===== INFORMATION SUPPLIED

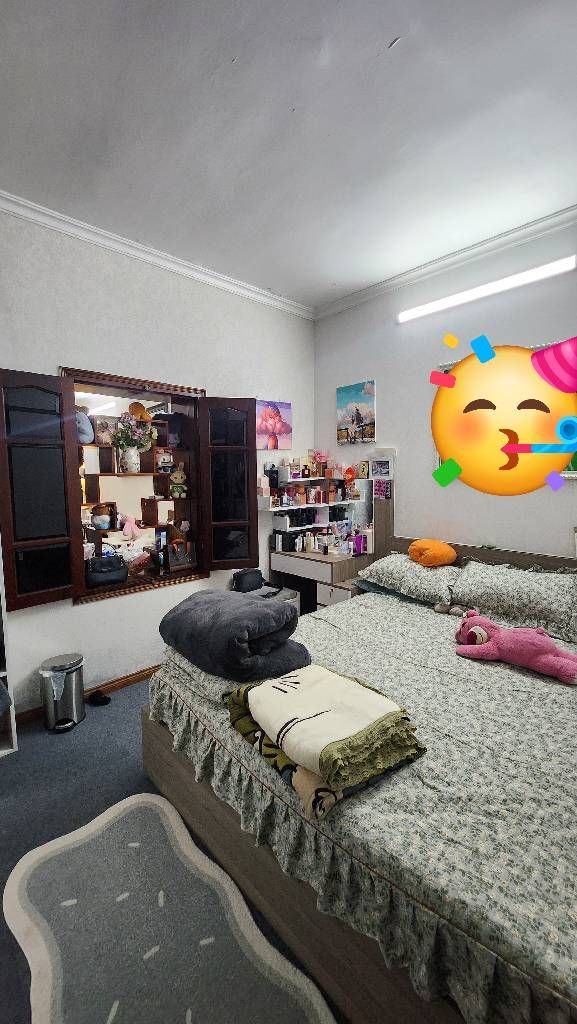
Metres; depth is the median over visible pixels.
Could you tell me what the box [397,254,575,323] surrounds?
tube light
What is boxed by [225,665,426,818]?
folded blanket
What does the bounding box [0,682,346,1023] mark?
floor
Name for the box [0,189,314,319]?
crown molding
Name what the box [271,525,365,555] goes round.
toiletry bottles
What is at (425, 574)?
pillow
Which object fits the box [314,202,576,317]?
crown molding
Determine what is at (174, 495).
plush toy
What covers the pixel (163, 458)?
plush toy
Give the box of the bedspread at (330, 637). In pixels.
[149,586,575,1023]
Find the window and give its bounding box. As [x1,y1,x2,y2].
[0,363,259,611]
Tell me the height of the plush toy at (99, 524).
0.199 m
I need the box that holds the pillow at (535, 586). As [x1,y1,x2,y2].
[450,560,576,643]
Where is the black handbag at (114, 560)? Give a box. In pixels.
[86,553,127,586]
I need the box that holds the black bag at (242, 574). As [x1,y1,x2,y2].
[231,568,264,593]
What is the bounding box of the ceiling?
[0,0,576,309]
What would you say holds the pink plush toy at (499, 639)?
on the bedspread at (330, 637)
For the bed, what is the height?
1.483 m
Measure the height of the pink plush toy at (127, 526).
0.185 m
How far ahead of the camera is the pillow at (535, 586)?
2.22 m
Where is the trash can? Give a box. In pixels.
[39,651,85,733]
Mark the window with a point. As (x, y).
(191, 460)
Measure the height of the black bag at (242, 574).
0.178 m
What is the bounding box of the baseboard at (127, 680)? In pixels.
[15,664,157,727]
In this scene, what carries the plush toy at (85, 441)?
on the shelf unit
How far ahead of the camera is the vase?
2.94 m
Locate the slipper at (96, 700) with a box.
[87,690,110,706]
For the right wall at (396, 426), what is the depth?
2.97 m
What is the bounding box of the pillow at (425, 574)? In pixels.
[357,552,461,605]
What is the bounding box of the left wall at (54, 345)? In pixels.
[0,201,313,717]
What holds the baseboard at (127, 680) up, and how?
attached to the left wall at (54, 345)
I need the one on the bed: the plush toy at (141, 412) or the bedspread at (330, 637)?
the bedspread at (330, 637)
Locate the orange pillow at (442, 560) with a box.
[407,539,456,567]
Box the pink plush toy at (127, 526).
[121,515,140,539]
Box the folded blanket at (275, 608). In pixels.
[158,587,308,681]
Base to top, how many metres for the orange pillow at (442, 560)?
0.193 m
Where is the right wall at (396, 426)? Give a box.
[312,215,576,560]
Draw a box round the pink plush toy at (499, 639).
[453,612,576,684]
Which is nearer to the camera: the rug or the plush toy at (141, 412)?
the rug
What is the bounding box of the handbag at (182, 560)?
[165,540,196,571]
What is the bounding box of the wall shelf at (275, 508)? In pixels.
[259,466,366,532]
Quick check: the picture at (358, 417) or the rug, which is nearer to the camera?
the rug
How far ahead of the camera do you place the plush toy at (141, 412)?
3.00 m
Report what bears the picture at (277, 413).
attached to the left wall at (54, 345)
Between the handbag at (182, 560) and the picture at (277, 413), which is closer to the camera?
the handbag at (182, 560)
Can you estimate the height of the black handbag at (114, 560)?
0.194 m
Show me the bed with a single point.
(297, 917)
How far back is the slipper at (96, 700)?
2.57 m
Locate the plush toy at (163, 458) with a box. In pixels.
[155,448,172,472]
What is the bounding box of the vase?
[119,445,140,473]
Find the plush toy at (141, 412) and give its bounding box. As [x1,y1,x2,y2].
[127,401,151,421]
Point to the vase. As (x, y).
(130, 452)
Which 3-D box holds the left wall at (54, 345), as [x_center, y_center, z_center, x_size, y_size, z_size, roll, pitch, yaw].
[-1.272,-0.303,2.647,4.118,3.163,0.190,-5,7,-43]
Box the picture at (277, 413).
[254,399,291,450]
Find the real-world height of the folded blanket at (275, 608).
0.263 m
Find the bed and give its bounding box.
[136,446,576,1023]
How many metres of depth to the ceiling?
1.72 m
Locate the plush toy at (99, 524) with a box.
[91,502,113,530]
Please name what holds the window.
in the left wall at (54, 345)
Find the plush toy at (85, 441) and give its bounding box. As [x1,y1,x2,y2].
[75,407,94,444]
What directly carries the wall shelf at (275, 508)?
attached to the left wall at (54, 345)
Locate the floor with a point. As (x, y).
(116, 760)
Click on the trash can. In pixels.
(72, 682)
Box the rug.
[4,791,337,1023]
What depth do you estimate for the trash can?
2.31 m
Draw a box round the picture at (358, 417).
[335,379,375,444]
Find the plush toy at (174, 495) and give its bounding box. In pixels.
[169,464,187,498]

==========

## PROBLEM DETAILS:
Write the records above out again exactly, but not the pictures.

## TASK RESPONSE:
Metres; depth is the median over visible pixels.
Could you tell me what the box [397,254,575,323] surrounds?
tube light
What is boxed by [225,665,426,818]?
folded blanket
What does the bounding box [0,682,346,1023] mark?
floor
Name for the box [0,189,314,319]?
crown molding
Name what the box [271,525,365,555] goes round.
toiletry bottles
What is at (425, 574)?
pillow
Which object fits the box [314,202,576,317]?
crown molding
Determine what is at (174, 495).
plush toy
What covers the pixel (163, 458)?
plush toy
Give the box of the bedspread at (330, 637). In pixels.
[149,586,575,1023]
Find the window and give its bounding box. As [x1,y1,x2,y2].
[0,363,259,611]
Tell me the height of the plush toy at (99, 524).
0.199 m
I need the box that holds the pillow at (535, 586). As [x1,y1,x2,y2].
[450,560,576,643]
Where is the black handbag at (114, 560)? Give a box. In pixels.
[86,553,127,586]
I need the box that holds the black bag at (242, 574). As [x1,y1,x2,y2].
[231,568,264,593]
What is the bounding box of the ceiling?
[0,0,576,309]
What would you say holds the pink plush toy at (499, 639)?
on the bedspread at (330, 637)
For the bed, what is the height?
1.483 m
Measure the height of the pink plush toy at (127, 526).
0.185 m
How far ahead of the camera is the pillow at (535, 586)?
2.22 m
Where is the trash can? Give a box. In pixels.
[39,651,85,733]
Mark the window with a point. As (x, y).
(191, 460)
Measure the height of the black bag at (242, 574).
0.178 m
What is the bounding box of the baseboard at (127, 680)? In pixels.
[15,664,157,727]
In this scene, what carries the plush toy at (85, 441)?
on the shelf unit
How far ahead of the camera is the vase?
2.94 m
Locate the slipper at (96, 700) with a box.
[87,690,110,706]
For the right wall at (396, 426), what is the depth?
2.97 m
What is the bounding box of the pillow at (425, 574)? In pixels.
[357,552,461,605]
What is the bounding box of the left wall at (54, 345)? In pixels.
[0,201,313,717]
What holds the baseboard at (127, 680) up, and how?
attached to the left wall at (54, 345)
I need the one on the bed: the plush toy at (141, 412) or the bedspread at (330, 637)?
the bedspread at (330, 637)
Locate the orange pillow at (442, 560) with a box.
[407,539,456,567]
Box the pink plush toy at (127, 526).
[121,515,140,539]
Box the folded blanket at (275, 608). In pixels.
[158,587,308,681]
Base to top, how many metres for the orange pillow at (442, 560)?
0.193 m
Where is the right wall at (396, 426)? Give a box.
[312,215,576,560]
Draw a box round the pink plush toy at (499, 639).
[453,612,576,684]
Which is nearer to the camera: the rug or the plush toy at (141, 412)?
the rug
What is the bounding box of the handbag at (182, 560)?
[165,540,196,571]
What is the bounding box of the wall shelf at (275, 508)? In pixels.
[259,466,366,532]
Quick check: the picture at (358, 417) or the rug, which is nearer to the camera?
the rug
How far ahead of the camera do you place the plush toy at (141, 412)?
3.00 m
Report what bears the picture at (277, 413).
attached to the left wall at (54, 345)
Between the handbag at (182, 560) and the picture at (277, 413), which is closer to the camera?
the handbag at (182, 560)
Can you estimate the height of the black handbag at (114, 560)?
0.194 m
Show me the bed with a single point.
(297, 917)
How far back is the slipper at (96, 700)?
2.57 m
Locate the plush toy at (163, 458) with a box. In pixels.
[155,448,172,472]
What is the bounding box of the vase?
[119,445,140,473]
Find the plush toy at (141, 412) and give its bounding box. As [x1,y1,x2,y2].
[127,401,151,421]
Point to the vase. As (x, y).
(130, 452)
Which 3-D box holds the left wall at (54, 345), as [x_center, y_center, z_center, x_size, y_size, z_size, roll, pitch, yaw].
[-1.272,-0.303,2.647,4.118,3.163,0.190,-5,7,-43]
Box the picture at (277, 413).
[254,399,291,450]
Find the real-world height of the folded blanket at (275, 608).
0.263 m
Find the bed and give its bounding box.
[136,446,576,1023]
How many metres of depth to the ceiling?
1.72 m
Locate the plush toy at (99, 524) with a box.
[91,502,113,530]
Please name what holds the window.
in the left wall at (54, 345)
Find the plush toy at (85, 441) and give its bounding box. As [x1,y1,x2,y2].
[75,407,94,444]
What directly carries the wall shelf at (275, 508)?
attached to the left wall at (54, 345)
Locate the floor with a point. As (x, y).
(116, 760)
Click on the trash can. In pixels.
(72, 682)
Box the rug.
[4,791,337,1023]
What depth do you estimate for the trash can?
2.31 m
Draw a box round the picture at (358, 417).
[335,379,375,444]
Find the plush toy at (174, 495) and give its bounding box. In pixels.
[169,464,187,498]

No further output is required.